### Saved entries:

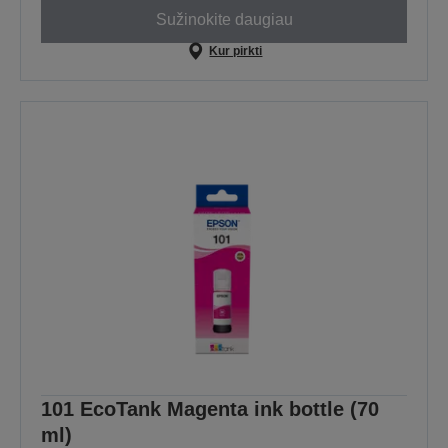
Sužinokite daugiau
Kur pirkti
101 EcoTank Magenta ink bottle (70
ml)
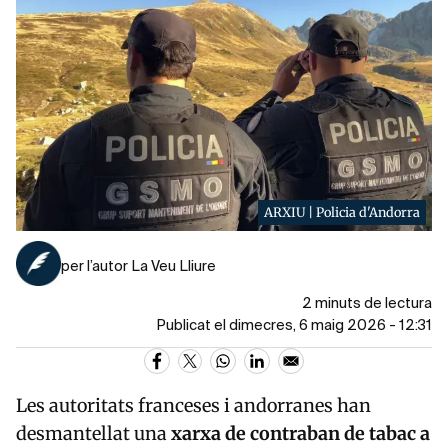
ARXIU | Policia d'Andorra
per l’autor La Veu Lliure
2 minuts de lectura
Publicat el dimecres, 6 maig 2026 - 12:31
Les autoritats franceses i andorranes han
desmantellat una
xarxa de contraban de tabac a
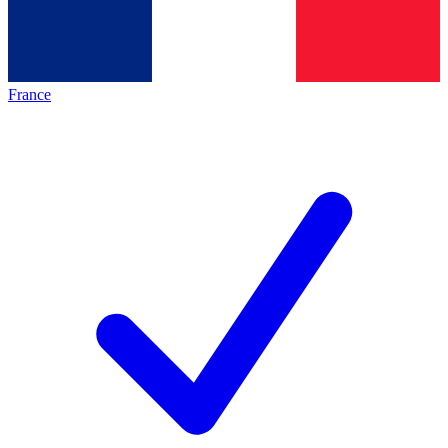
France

### Work item:
Write out each entry exactly as given, but skip the pictures.

### Solution for this exercise:
Sužinokite daugiau
Kur pirkti
101 EcoTank Magenta ink bottle (70
ml)
ARXIU | Policia d'Andorra
per l’autor La Veu Lliure
2 minuts de lectura
Publicat el dimecres, 6 maig 2026 - 12:31
Les autoritats franceses i andorranes han
desmantellat una
xarxa de contraban de tabac a
France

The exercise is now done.